» **Record set**:
▼

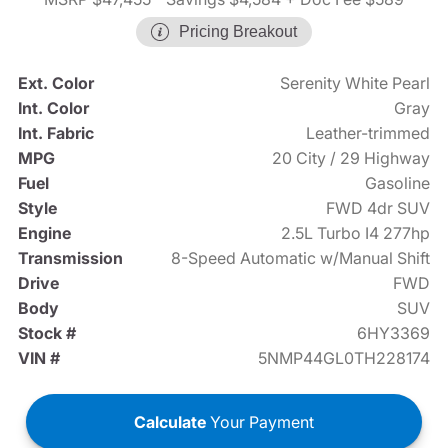
Pricing Breakout
Ext. Color
Serenity White Pearl
Int. Color
Gray
Int. Fabric
Leather-trimmed
MPG
20 City / 29 Highway
Fuel
Gasoline
Style
FWD 4dr SUV
Engine
2.5L Turbo I4 277hp
Transmission
8-Speed Automatic w/Manual Shift
Drive
FWD
Body
SUV
Stock #
6HY3369
VIN #
5NMP44GL0TH228174
Calculate
Your Payment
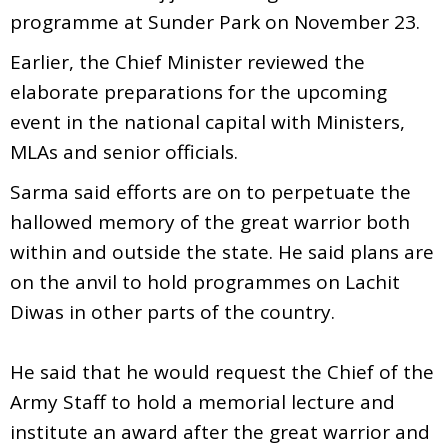
programme at Sunder Park on November 23.
Earlier, the Chief Minister reviewed the
elaborate preparations for the upcoming
event in the national capital with Ministers,
MLAs and senior officials.
Sarma said efforts are on to perpetuate the
hallowed memory of the great warrior both
within and outside the state. He said plans are
on the anvil to hold programmes on Lachit
Diwas in other parts of the country.
He said that he would request the Chief of the
Army Staff to hold a memorial lecture and
institute an award after the great warrior and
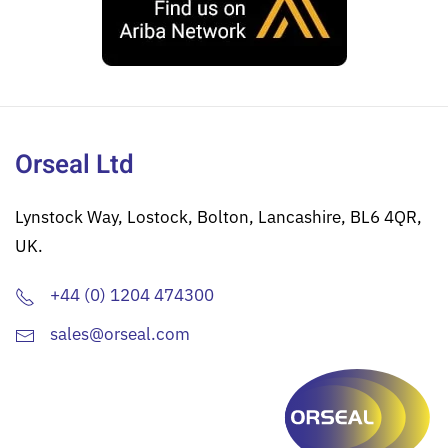
Orseal Ltd
Lynstock Way, Lostock, Bolton, Lancashire, BL6 4QR,
UK.
+44 (0) 1204 474300
sales@orseal.com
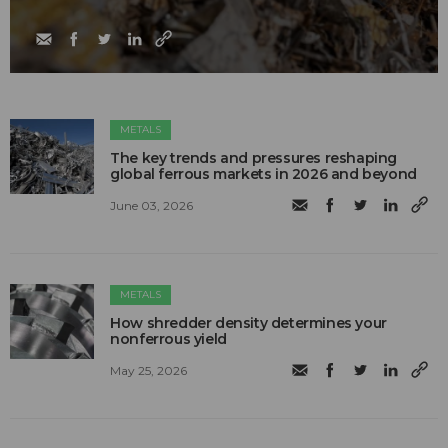
METALS
The key trends and pressures reshaping
global ferrous markets in 2026 and beyond
June 03, 2026
METALS
How shredder density determines your
nonferrous yield
May 25, 2026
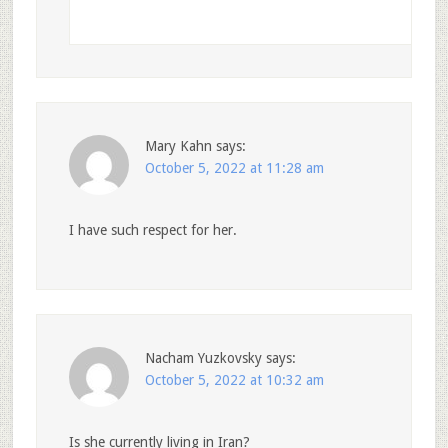
Mary Kahn
says:
October 5, 2022 at 11:28 am
I have such respect for her.
Nacham Yuzkovsky
says:
October 5, 2022 at 10:32 am
Is she currently living in Iran?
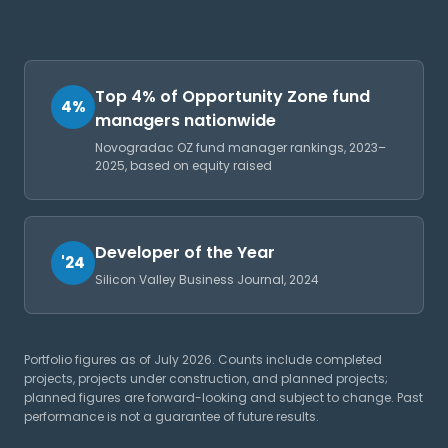
Top 4% of Opportunity Zone fund
4%
managers nationwide
Novogradac OZ fund manager rankings, 2023–
2025, based on equity raised
Developer of the Year
'24
Silicon Valley Business Journal, 2024
Portfolio figures as of July 2026. Counts include completed
projects, projects under construction, and planned projects;
planned figures are forward-looking and subject to change. Past
performance is not a guarantee of future results.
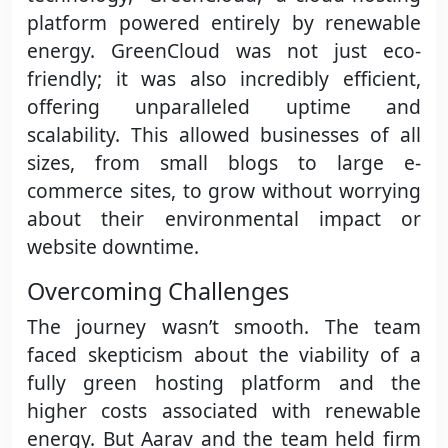
platform powered entirely by renewable
energy. GreenCloud was not just eco-
friendly; it was also incredibly efficient,
offering unparalleled uptime and
scalability. This allowed businesses of all
sizes, from small blogs to large e-
commerce sites, to grow without worrying
about their environmental impact or
website downtime.
Overcoming Challenges
The journey wasn’t smooth. The team
faced skepticism about the viability of a
fully green hosting platform and the
higher costs associated with renewable
energy. But Aarav and the team held firm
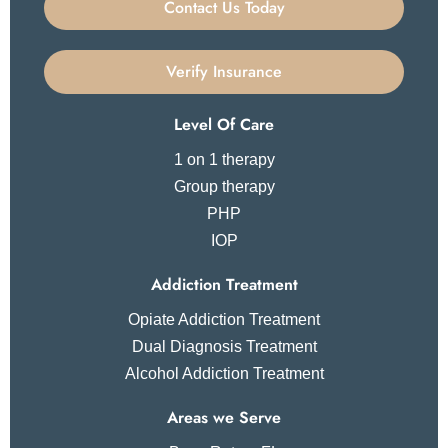
Contact Us Today
Verify Insurance
Level Of Care
1 on 1 therapy
Group therapy
PHP
IOP
Addiction Treatment
Opiate Addiction Treatment
Dual Diagnosis Treatment
Alcohol Addiction Treatment
Areas we Serve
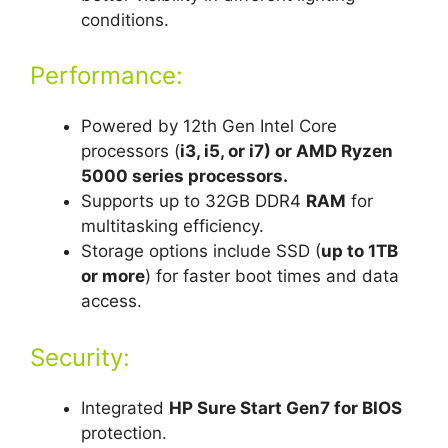
conditions.
Performance:
Powered by 12th Gen Intel Core
processors (
i3, i5, or i7) or AMD Ryzen
5000 series processors.
Supports up to 32GB DDR4
RAM
for
multitasking efficiency.
Storage options include SSD (
up to 1TB
or more
) for faster boot times and data
access.
Security:
Integrated
HP Sure Start Gen7 for BIOS
protection.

▲

» **Task statement**: List every line of the items that contains the word "great", matching case exactly.

» **The answer**:
hallowed memory of the great warrior both
institute an award after the great warrior and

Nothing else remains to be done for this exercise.